Well, it turns out, in Java, the superclass and the subclass both define a
field with the same name say, foo. Then you can do that.
And the 2 declarations of the field can have totally different and unrelated
types. And it all goes through the type checker.
And everything seems to work fine. And I was really confused about this and
it turns what happens, Java decided that if you do that you just have 2 fields
named foo in the same object and the only question now is when you say foo, Which
field are you talking about? Right?
And what they decide is that, in the superclass.
You're talking about the one defined in the superclass.
And in the subclass, you're taking about the 1 defined in the subclass.
And there may be various ways to get at the other one if you really need to.
I'm not sure that there is, actually. But that resolved my confusion.
So I though that they were doing something unsound, but when your confused you don't
just keep trying things out, you go and get the language manual and you read about
what they're actually doing and, you know, the people who designed Java are fairly
smart and they would not do something that would break the soundness of their type
system even if occassionally. You used some feature you didn't realize
you were using, and you find it a little confusing.
That was optional topic number 1. This one, if you're still with me, you may
find more interesting, which is that "self", Ruby "self", or what Java and C#
and C++ call "this" is actually special. Yet, if you think of it as an argument,
and you very well might. Because when, back when we encoded OOP and
racquet remember how our functions took an extra argument that was self?
If you think of self as an argument to methods.
Then it's a very special argument, because it gets to be treated covariantly, even
though all the arguments like I spent the previous segment on, have to be
contravariant. So, there's an example here.
Suppose you have some class A with a method M Okay.
If class B, which is a subclass of A, overrides M.
In M, in the subclass, we get to know that self is a B.
We get to know down here in the bottom M that there's a field X and we can use it.
We can even return it. Okay.
That only works if self is covariant, that somehow self, if you think of it as an
argument, and the subclass gets to be a B even though in the superclass, we only
know it's an A. And that's actually covariance.
It's not contravariance, so is this unsound?
And it turns out it is not unsound because it's not a normal argument.
It's not something where callers of m can choose what object to pass.

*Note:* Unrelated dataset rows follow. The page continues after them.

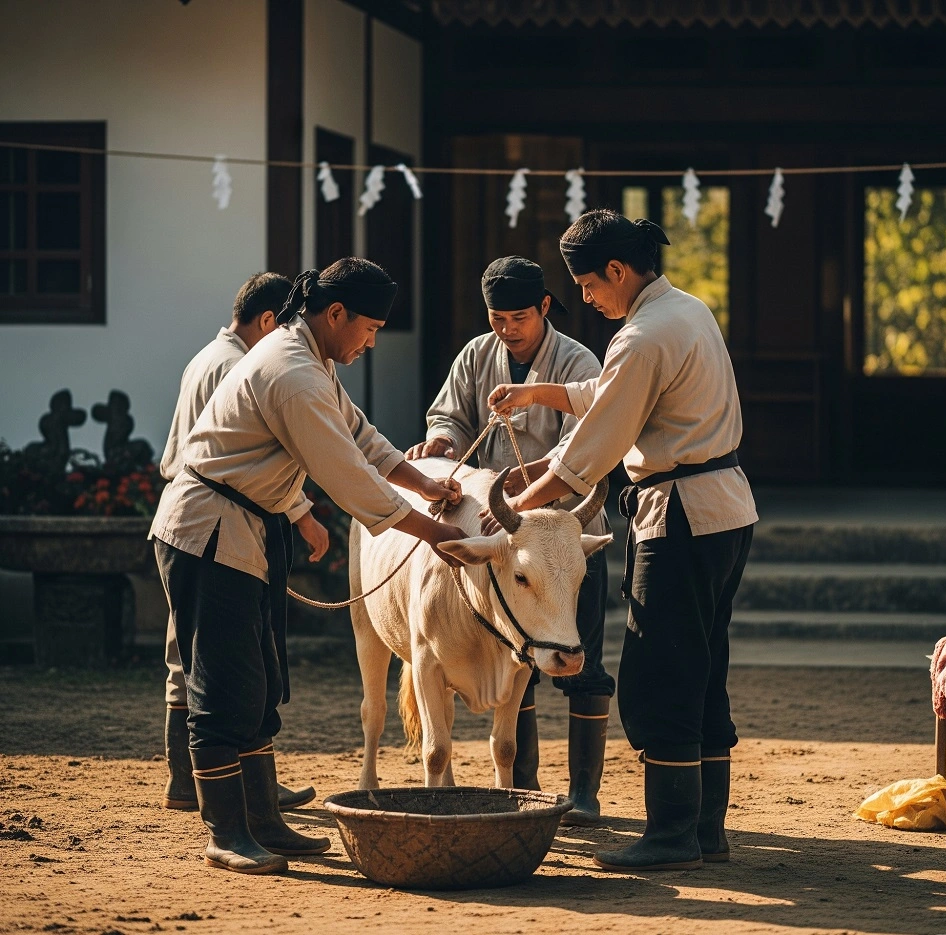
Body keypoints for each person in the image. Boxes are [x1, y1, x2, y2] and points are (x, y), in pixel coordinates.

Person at [151, 258, 466, 875]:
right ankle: (228, 831)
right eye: (368, 328)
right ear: (335, 314)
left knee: (261, 680)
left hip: (246, 530)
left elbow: (365, 441)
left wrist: (423, 484)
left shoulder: (313, 361)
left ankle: (264, 820)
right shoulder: (292, 370)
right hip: (208, 533)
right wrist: (435, 533)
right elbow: (346, 476)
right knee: (225, 683)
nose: (372, 341)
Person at [487, 210, 757, 871]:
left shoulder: (641, 335)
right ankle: (706, 830)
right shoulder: (686, 310)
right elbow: (613, 394)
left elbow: (591, 449)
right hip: (726, 508)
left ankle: (670, 835)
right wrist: (535, 395)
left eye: (586, 286)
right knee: (703, 665)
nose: (586, 299)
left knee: (662, 668)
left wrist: (516, 508)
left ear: (616, 271)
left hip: (682, 513)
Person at [405, 256, 615, 824]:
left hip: (567, 539)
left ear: (545, 307)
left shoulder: (578, 361)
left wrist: (525, 493)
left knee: (580, 660)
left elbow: (583, 452)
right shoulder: (476, 355)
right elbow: (447, 418)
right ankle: (520, 785)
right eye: (497, 318)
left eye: (519, 316)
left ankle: (584, 794)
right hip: (499, 547)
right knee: (516, 652)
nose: (507, 329)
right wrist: (442, 446)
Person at [159, 272, 328, 814]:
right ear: (268, 322)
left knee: (190, 660)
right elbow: (261, 451)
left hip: (197, 517)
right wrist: (303, 516)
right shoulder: (243, 365)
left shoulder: (204, 357)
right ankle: (222, 800)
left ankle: (203, 786)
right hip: (216, 521)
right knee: (222, 667)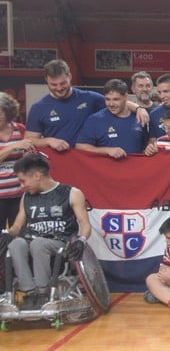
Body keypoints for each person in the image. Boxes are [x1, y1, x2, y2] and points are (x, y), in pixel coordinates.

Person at [7, 154, 91, 308]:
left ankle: (43, 292)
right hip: (33, 240)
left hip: (60, 243)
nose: (21, 186)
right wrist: (5, 234)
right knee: (16, 244)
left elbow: (85, 224)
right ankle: (29, 292)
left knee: (38, 244)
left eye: (23, 180)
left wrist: (82, 240)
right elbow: (17, 227)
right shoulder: (26, 196)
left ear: (37, 176)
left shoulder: (71, 193)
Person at [26, 59, 148, 150]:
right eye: (53, 84)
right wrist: (48, 141)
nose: (59, 88)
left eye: (63, 83)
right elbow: (29, 139)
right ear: (46, 80)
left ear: (70, 76)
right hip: (57, 164)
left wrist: (139, 109)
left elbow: (118, 102)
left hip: (85, 164)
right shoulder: (39, 107)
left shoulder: (89, 98)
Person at [76, 79, 149, 158]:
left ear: (126, 97)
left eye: (116, 99)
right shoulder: (95, 120)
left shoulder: (139, 117)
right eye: (107, 99)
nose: (111, 104)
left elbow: (145, 145)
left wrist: (149, 147)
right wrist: (107, 151)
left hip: (135, 168)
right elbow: (80, 146)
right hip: (106, 169)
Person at [0, 93, 33, 228]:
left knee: (19, 234)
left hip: (19, 193)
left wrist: (28, 155)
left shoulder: (20, 129)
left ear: (8, 112)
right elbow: (15, 147)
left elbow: (27, 157)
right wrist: (13, 146)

They have to pass self. It has to be the entire object.
So whenever this bottom m is evaluated, we know that self will be an instance of b,
and so it's fine to assume that. Even though in the super class.
We did not know that. We only know that, in the sub-class.
And so that is our study in taking everything we learned about sub-typing in
a more careful and precise environment. And seeing how it actually explains a lot
of how type systems in object oriented languages.